L'assassinat de Hrant Dink est le dernier d'une longue série de meurtres politiques en Turquie.

Depuis les années 1970, de nombreuses personnalités politiques, intellectuels et journalistes ont été tués dans des circonstances quasi-identiques. Les meurtriers n'ont pour la plupart jamais été retrouvés.

Le dernier en date de ces crimes ne remonte qu'à l'an dernier: un jeune avocat islamiste a tué par balle un magistrat du conseil d'Etat au siège de la Cour à Ankara. Il a immédiatement été interpellé et est actuellement jugé.

Certaines victimes sont devenues emblématiques, comme Ugur Mumcu, écrivain et chroniqueur très populaire du journal de centre-gauche Cumhuriyet. Fervent partisan du système laïc turc, il a été tué en 1993 dans un attentat à la bombe devant son appartement à Ankara.

En 1999, un ancien ministre de la Culture, universitaire et journaliste, Ahmet Taner Kislali a été tué dans la capitale turque dans l'explosion d'une bombe placée sur sa voiture.

Les professeurs Bahriye Üçok et Muammer Aksoy, qui s'opposaient aux mouvements religieux intégristes, avaient également été tués dans des attaques à la fin des années 1980.

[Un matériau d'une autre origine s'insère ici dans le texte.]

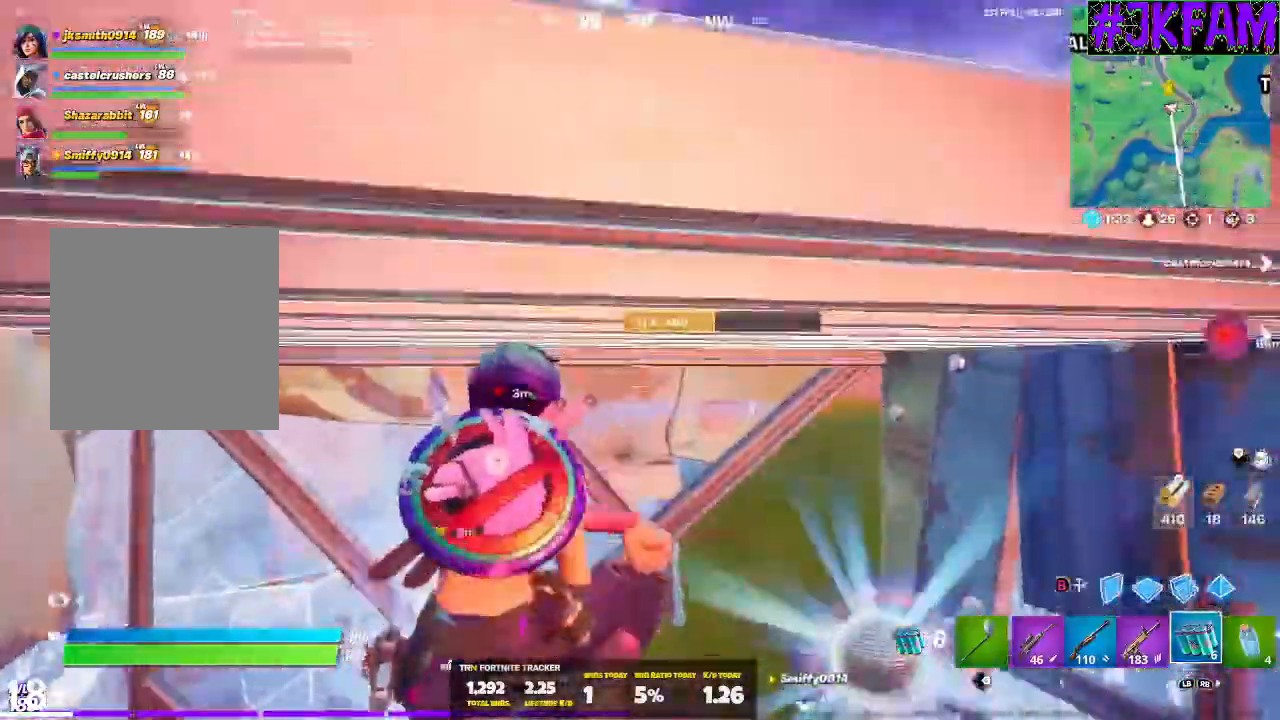
{"buttons": ["L3"], "left_stick": "up", "right_stick": "center", "events": [[133, "right_stick", "center"], [167, "L3", "down"], [267, "left_stick", "up"], [333, "L3", "up"], [434, "L3", "down"]]}
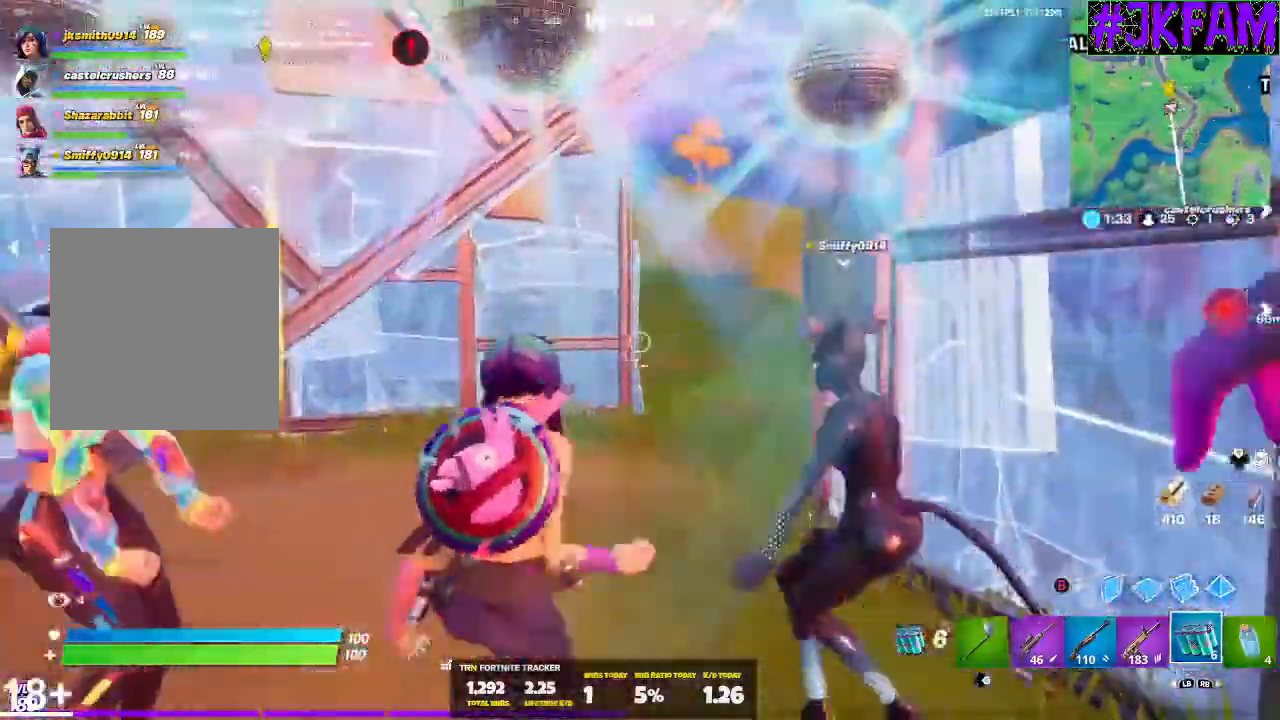
{"buttons": ["L3"], "left_stick": "up", "right_stick": "center", "events": [[67, "L3", "up"], [167, "L3", "down"], [301, "L3", "up"], [434, "L3", "down"]]}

Les années 1970 aussi rappèlent de sombres souvenirs aux Turcs, marquées par des assassinats de personnalités de gauche et de droite et par des affrontements sanglants entre militants d'obédience opposées, l'une des raisons invoquées par l'armée pour justifier son coup d'Etat en septembre 1980, neuf ans après un précédent putsch militaire.